Kelimenin önüne “eko” eklendiğinde, doğayı merkezine alan ancak doğanın iyiliği için yine bireyi sınırlayan radikal bir çevreci anlayış ortaya çıkmaktadır.
Ekofaşizme göre çevreyi kirletmek, doğayı sömürmek veya zarar verecek bir şey yapmak devletin istikrarı ve güvenliğini tehdit eder. Ekofaşizm kibirli ve çevreci ekolojik hareketlere karşı sosyal ekolojik köklere sahip bir kavramdır.
Ekofaşizmi temel alan bir hükümet bulunmamaktadır ancak Nazi ideolojisinde ekofaşizmin izlerine rastlanmaktadır. Nazi ideolojisi doğanın üstünlüğünü kabul ederek, doğada hayatta kalabilen ırkların güçlendiğini ve hayatta kalabileceğini düşünmektedir. Nazi ideolojisi temel anlayışı olan ırk üstünlüğünü doğa ile özleştirerek yansıtmaktadır. Sağlıklı bir toprakla sağlıklı bir ırk olunabileceği anlayışı temeline dayanan bir görüşe sahiptir.

3. Ekososyalizm
Yeşil düşüncenin temeli olarak görülen ekososyalizm, çevre sorunlarının ve doğaya verilen zararlarının merkezine kapitalizmi koyar. Günümüzde kapitalizmin tüketim hırsının dizginlenememesi ile doğayı hammade kaynağı ve atık havuzu olarak görerek sömürmesi, doğa-insan çatışmasını oluşturmaktadır.
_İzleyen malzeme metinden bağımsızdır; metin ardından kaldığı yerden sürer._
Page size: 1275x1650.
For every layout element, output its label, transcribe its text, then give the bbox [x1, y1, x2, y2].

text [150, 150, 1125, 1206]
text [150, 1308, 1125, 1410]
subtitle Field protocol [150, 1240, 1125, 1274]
Ekososyalistler, oluşan ekolojik yıkımın önlenebilmesi için ekolojinin kalan kaynakları ile insanların gerçek ihtiyaçlarını karşılayabilme düşüncesi ve sosyalizmin sınıfsız bir toplum anlayışını ortaya atıyorlar. Çevre sorunlarına çözümleri demokratik bir planma ile aktaran ekososyalizm, üretim ve tüketim araçlarının ekolojik anlayış ekseninde eşitlikçi ve demokratik bir yöntemle belirlenmesi gerektiğini söylemektedir.
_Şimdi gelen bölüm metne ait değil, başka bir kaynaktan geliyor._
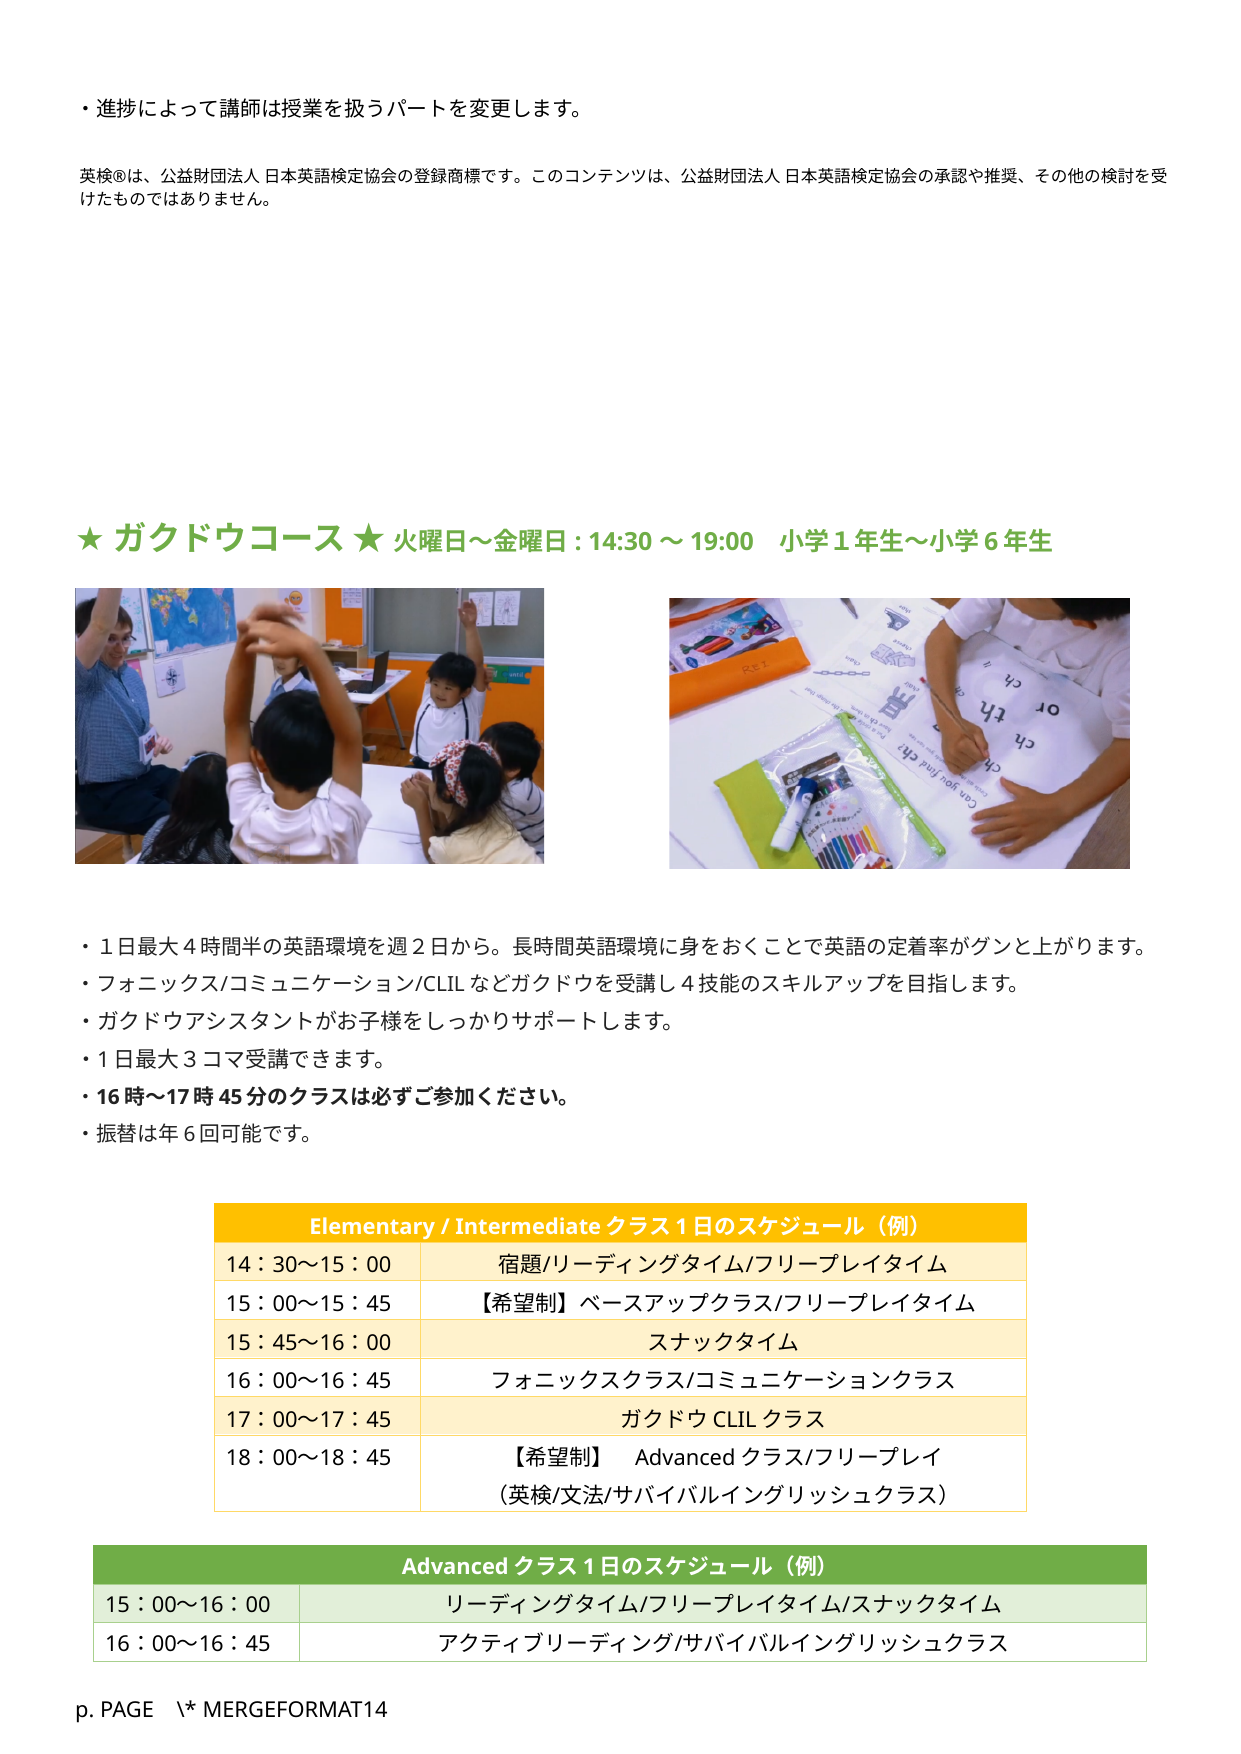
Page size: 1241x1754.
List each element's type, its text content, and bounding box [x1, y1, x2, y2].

table_cell アクティブリーディング/サバイバルイングリッシュクラス [300, 1623, 1146, 1661]
text ・１日最大４時間半の英語環境を週２日から。長時間英語環境に身をおくことで英語の定着率がグンと上がります。 ・フォニックス/コミュニケーション/CLILなどガクドウを受講し４技能のスキルアップを目指します。 ・ガクドウアシスタントがお子様をしっかりサポートします。 ・1日最大３コマ受講できます。 ・16時～17時45分のクラスは必ずご参加ください。 [75, 889, 1165, 1114]
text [75, 89, 1165, 126]
picture [667, 598, 1130, 867]
table_cell リーディングタイム/フリープレイタイム/スナックタイム [300, 1585, 1146, 1622]
table_cell 15：00～16：00 [94, 1585, 299, 1622]
table_cell 15：45～16：00 [215, 1320, 420, 1357]
text ★ ガクドウコース ★ 火曜日～金曜日 : 14:30 ～ 19:00 小学１年生～小学6年生 [75, 498, 1165, 573]
table_cell 16：00～16：45 [94, 1623, 299, 1661]
table_cell 16：00～16：45 [215, 1359, 420, 1396]
table_cell フォニックスクラス/コミュニケーションクラス [421, 1359, 1026, 1396]
table_cell 【希望制】ベースアップクラス/フリープレイタイム [421, 1281, 1026, 1319]
table_cell 14：30～15：00 [215, 1243, 420, 1280]
table_cell 宿題/リーディングタイム/フリープレイタイム [421, 1243, 1026, 1280]
table_cell 【希望制】 Advancedクラス/フリープレイ （英検/文法/サバイバルイングリッシュクラス） [421, 1436, 1026, 1511]
table_cell スナックタイム [421, 1320, 1026, 1357]
table_cell 15：00～15：45 [215, 1281, 420, 1319]
table_cell 17：00～17：45 [215, 1397, 420, 1434]
table_header Elementary / Intermediateクラス1日のスケジュール（例） [215, 1204, 1026, 1242]
text ・振替は年6回可能です。 [75, 1114, 1165, 1151]
picture [75, 588, 545, 864]
table_cell 18：00～18：45 [215, 1436, 420, 1511]
table_cell ガクドウCLILクラス [421, 1397, 1026, 1434]
table_header Advancedクラス1日のスケジュール（例） [94, 1546, 1146, 1584]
Sermaye egemenliğinden uzak, insan ve doğa odaklı üretim mantığının egemen kılınması önerisi vardır.

4. Ekoliberalizm
Liberalizm, bireyi merkeze alan devletin otoritesini kısıtlayan ve mülkiyet hakkına dayanan bir ideoloji olarak karşımıza çıkmaktadır. Ekoliberalizm ise kapitalist sistem içerisinde ekolojik bunalıma çözüm bulma çabasındadır. Örneğin, kirleten öder ilkesi gibi kendine özgü çözümleri bulunmaktadır. Bu çözümlerle bireylerin kendi çıkarları korumak ve kendi doğasına sahip çıkmak amacı ile çevreyi korumaya yöneleceğini, bireydeki çevre bilinicini geliştireceğini savunurlar. Ekolojik sorunların temeline inmediği ve kökten çözümler bulmadığı için eleştirilmektedir.

Ekolojik bunalımın ortaya çıkmasıyla çevre sorunlarına çözüm bulabilmek adına ortaya çıkan yeşil ideoloji olarak literatürde yer edinen ekofeminizm, ekofaşizm, ekososyalizm ve ekoliberalizm gibi ideolojik akımların temelinde doğa olmakla birlikte, hareketleri de çevre odaklıdır. Bu idelojiler perspektifinde hareket edecek, çevre-insan ilişkilerini dengede tutacak ideolojiler üstü bir gereksinim doğrultusunda yeşil siyaset ve yeşil partiler doğmuştur.